- _Exercise directions_
Render the text read from all of the records below as one numbered list, one line per item, with blank lines dropped and the pictures left out.

- _Listed records_

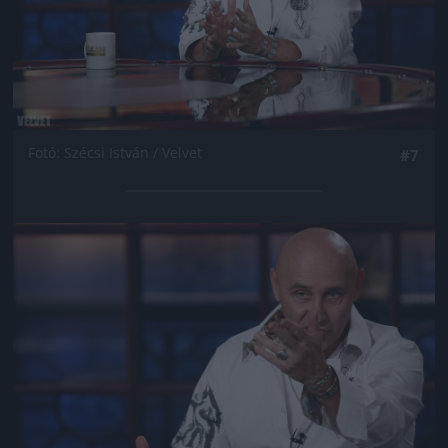
Fotó: Szécsi István / Velvet
#7
Jön még kép!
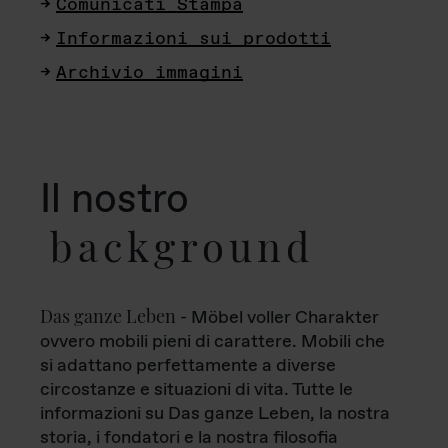
Comunicati Stampa
Informazioni sui prodotti
Archivio immagini
Il nostro
background
Das ganze Leben
- Möbel voller Charakter
ovvero mobili pieni di carattere. Mobili che
si adattano perfettamente a diverse
circostanze e situazioni di vita. Tutte le
informazioni su Das ganze Leben, la nostra
storia, i fondatori e la nostra filosofia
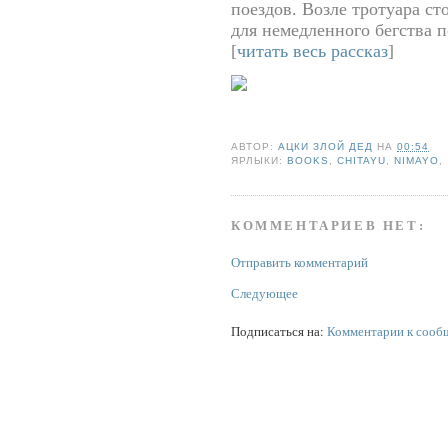
поездов. Возле тротуара с
для немедленного бегства п
[
читать весь рассказ
]
АВТОР:
АЦКИ ЗЛОЙ ДЕД
НА
00:54
ЯРЛЫКИ:
BOOKS
,
CHITAYU
,
NIMAYO
,
КОММЕНТАРИЕВ НЕТ:
Отправить комментарий
Следующее
Подписаться на:
Комментарии к сооб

- _Solution to the exercise_
1. Fotó: Szécsi István / Velvet
2. #7
3. Jön még kép!
4. Comunicati Stampa
5. Informazioni sui prodotti
6. Archivio immagini
7. Il nostro
8. background
9. Das ganze Leben
10. - Möbel voller Charakter
11. ovvero mobili pieni di carattere. Mobili che
12. si adattano perfettamente a diverse
13. circostanze e situazioni di vita. Tutte le
14. informazioni su Das ganze Leben, la nostra
15. storia, i fondatori e la nostra filosofia
16. поездов. Возле тротуара с
17. для немедленного бегства п
18. [
19. читать весь рассказ
20. ]
21. АВТОР:
22. АЦКИ ЗЛОЙ ДЕД
23. НА
24. 00:54
25. ЯРЛЫКИ:
26. BOOKS
27. ,
28. CHITAYU
29. ,
30. NIMAYO
31. ,
32. КОММЕНТАРИЕВ НЕТ:
33. Отправить комментарий
34. Следующее
35. Подписаться на:
36. Комментарии к сооб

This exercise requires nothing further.